_REQUIREMENT_
Put the lines of the data below into a Markdown table with the columns Row and Line, numbering each row and skipping blank lines. Leave the pictures out of your answer.

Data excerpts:
-------

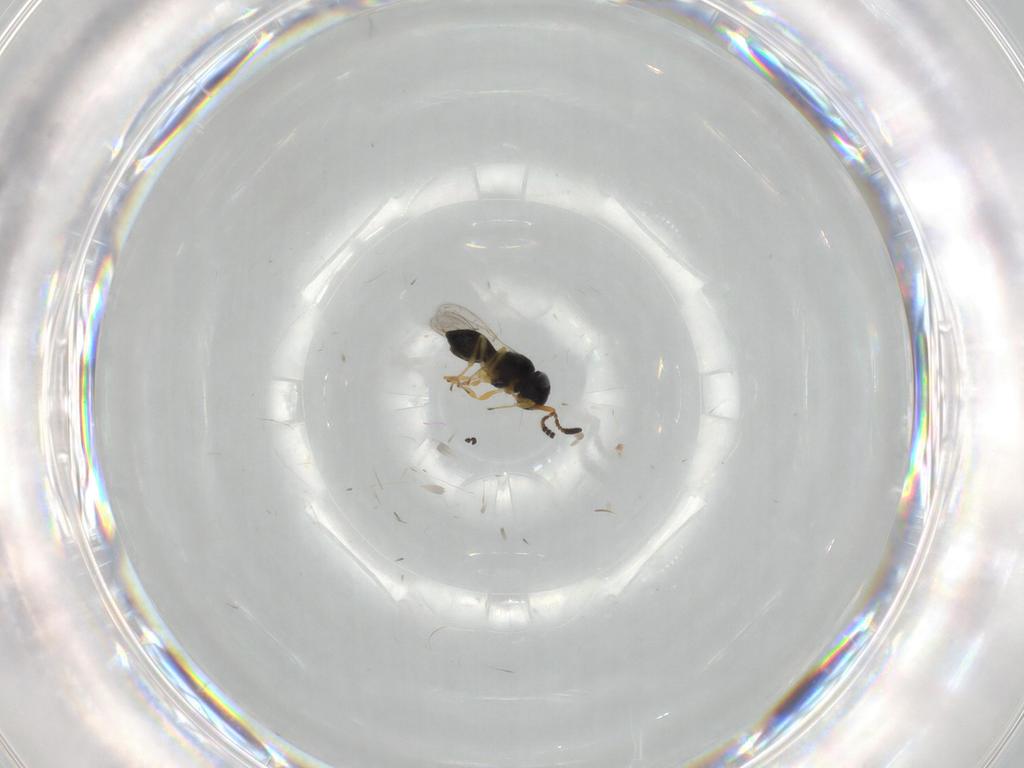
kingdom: Animalia
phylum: Arthropoda
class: Insecta
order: Hymenoptera
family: Scelionidae
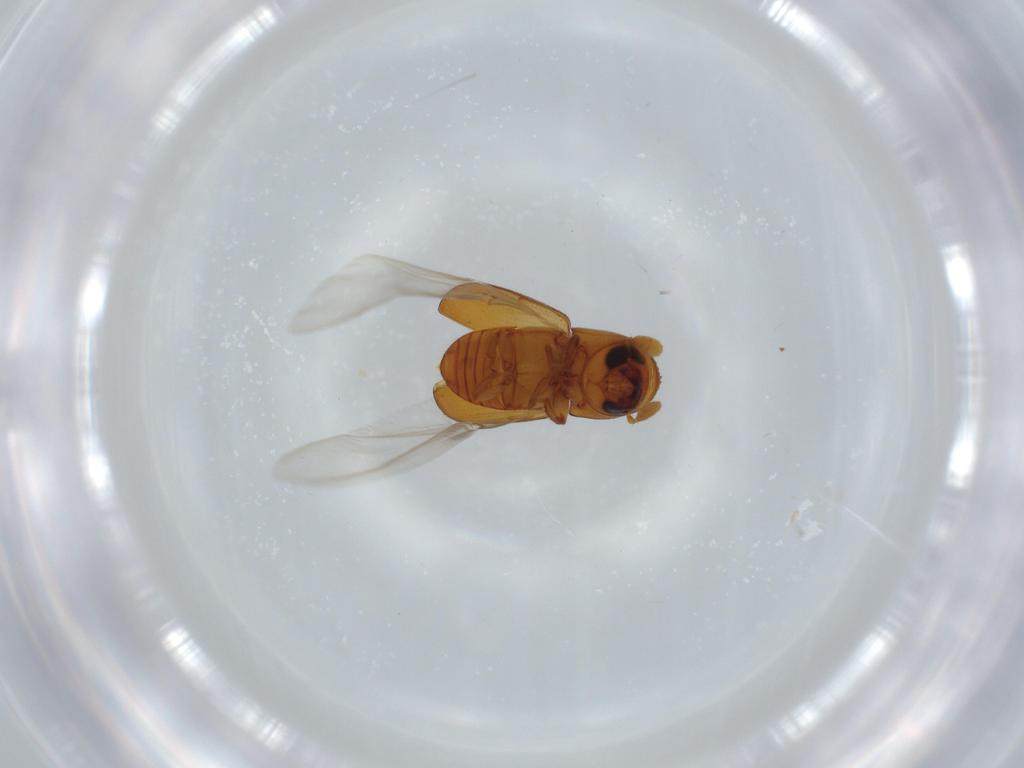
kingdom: Animalia
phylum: Arthropoda
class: Insecta
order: Coleoptera
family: Curculionidae
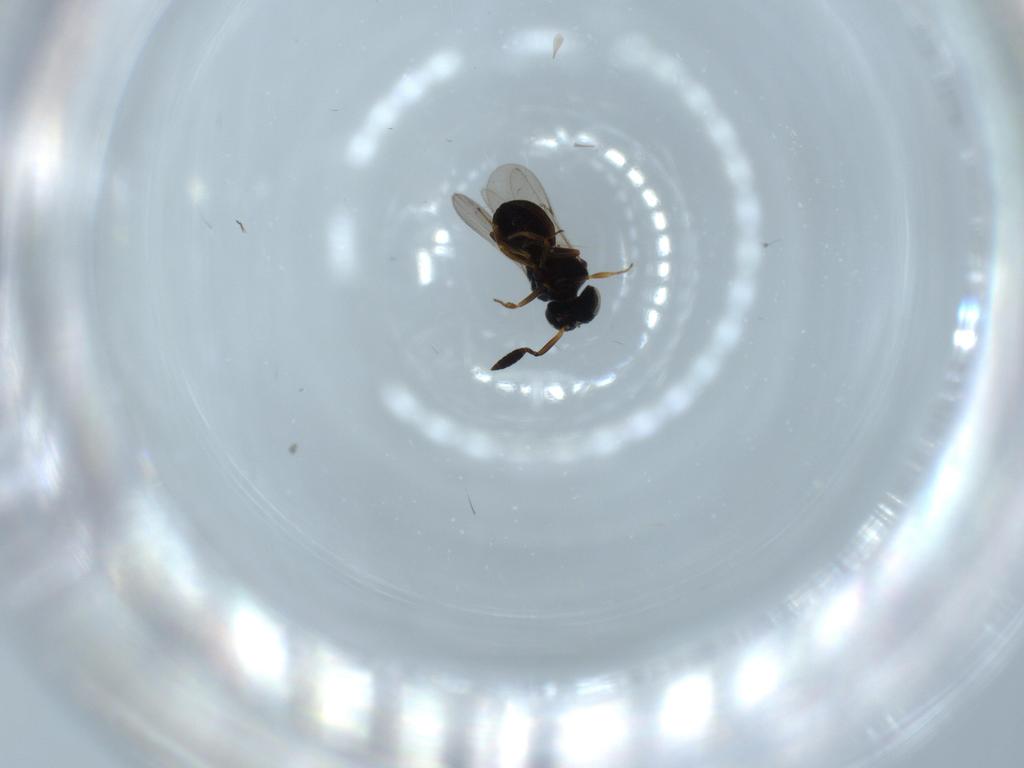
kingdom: Animalia
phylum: Arthropoda
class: Insecta
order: Hymenoptera
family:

-------

_OUTPUT FOR THIS TASK_
| Row | Line |
|---|---|
| 1 | kingdom: Animalia |
| 2 | phylum: Arthropoda |
| 3 | class: Insecta |
| 4 | order: Hymenoptera |
| 5 | family: Scelionidae |
| 6 | kingdom: Animalia |
| 7 | phylum: Arthropoda |
| 8 | class: Insecta |
| 9 | order: Coleoptera |
| 10 | family: Curculionidae |
| 11 | kingdom: Animalia |
| 12 | phylum: Arthropoda |
| 13 | class: Insecta |
| 14 | order: Hymenoptera |
| 15 | family: |